William Baffin once made quite a splash on the arbor. I cut him back two years ago when he seemed hopelessly riddled with fungus and disease, and I do believe he is trying to make a comeback this year.
Too many to count, I remember most fondly a pale pink Moss Rose with a fragrance like sweet clove that once rested against the white fence , and of course Constance Spry, the very first David Austin rose, that I saw climbing robustly in nearly every garden on a trip through England.
My "Constance" embraced the post of a dovecote in my garden for years, but finally decided she was done living with me abut 3 years ago.

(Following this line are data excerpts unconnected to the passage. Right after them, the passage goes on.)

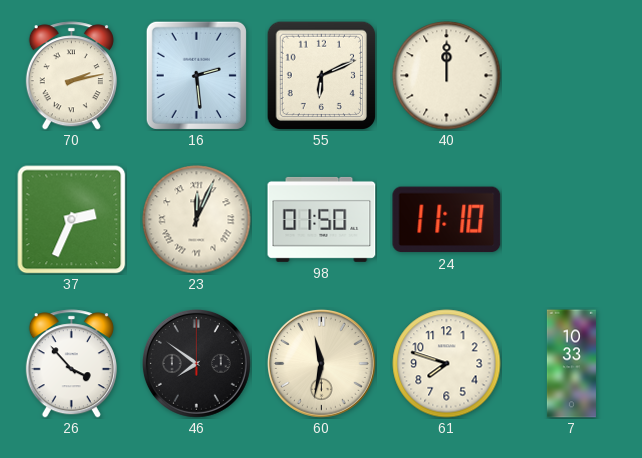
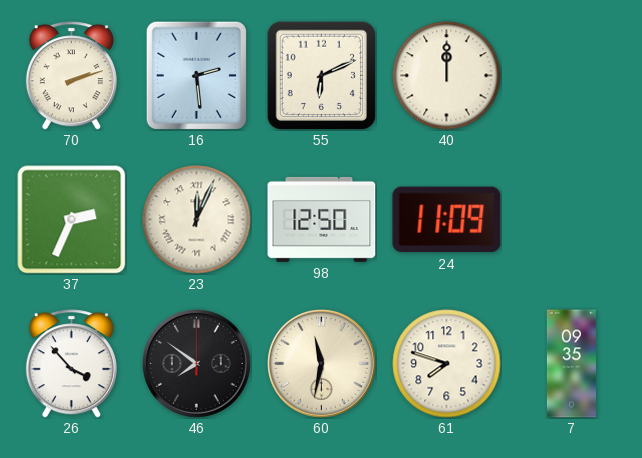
70: 2:13 -> 2:12
98: 01:50 -> 12:50
24: 11:10 -> 11:09
7: 10:33 -> 09:35
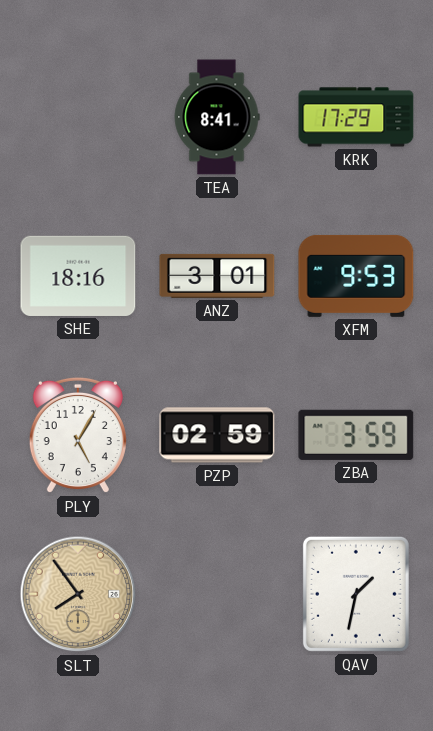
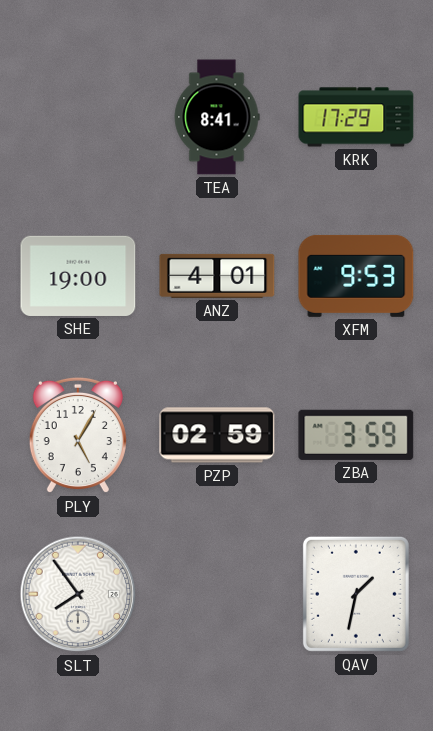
SHE: 18:16 -> 19:00
ANZ: 3:01 -> 4:01
SLT dial: champagne -> white
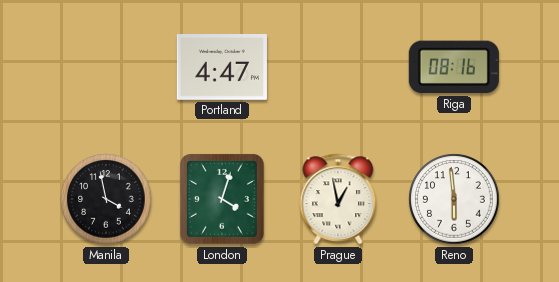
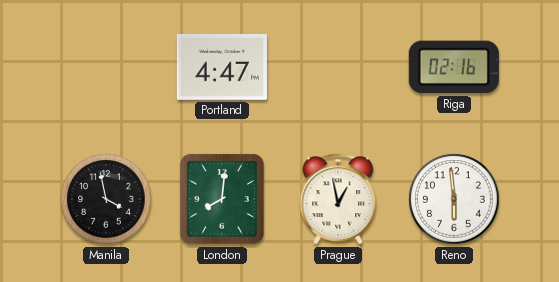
Riga: 08:16 -> 02:16
London: 4:03 -> 8:01
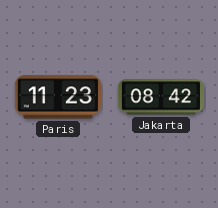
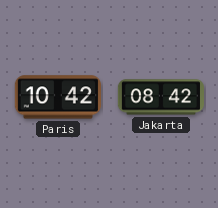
Paris: 11:23 -> 10:42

A very vigorous Honeysuckle has since taken her place.
Missing Constance, I ordered a new one last spring, and she is settling in a little reluctantly I think. We shall see . . .
Roses before Peonies?
The star Rose in my garden today is this Rosa Rugosa "Belle Poitevine". She is blooming as never before, and in April ! She is said to be from Bruant , France, 1894, and of unknown parentage - how romantic is that?
Speaking of unknown parentage - this white rose has been with me for about 20 years and continues to thrive, growing to over 8 feet tall if I let it . I have forgotten the name, and while most years it resembles a very large bush sporting hundreds of wads of limp wet white tissues, this year it looks like it has real roses! Hooray !
I'm harvesting petals every day for potpourri , the most deliciously fragrant chore you can imagine.
It started out as a way to keep ahead of the soon to emerge Japanese beetles, clipping the open blossoms each morning, when I realized that the more flowers I clipped, the more bloomed the next day.
I did get a bit of a scolding yesterday from a very busy little bee - one of many that are every bit as happy as I am with these voluptous pink blooms.
The petals are drying in the loft, filling the old barn with their perfume. When dry, they will join a sweet symphony
of other herbs and spices in a Potpourri to enjoy for years to come.
A perfect way to make the Roses of Yesterday remain The Roses of Today.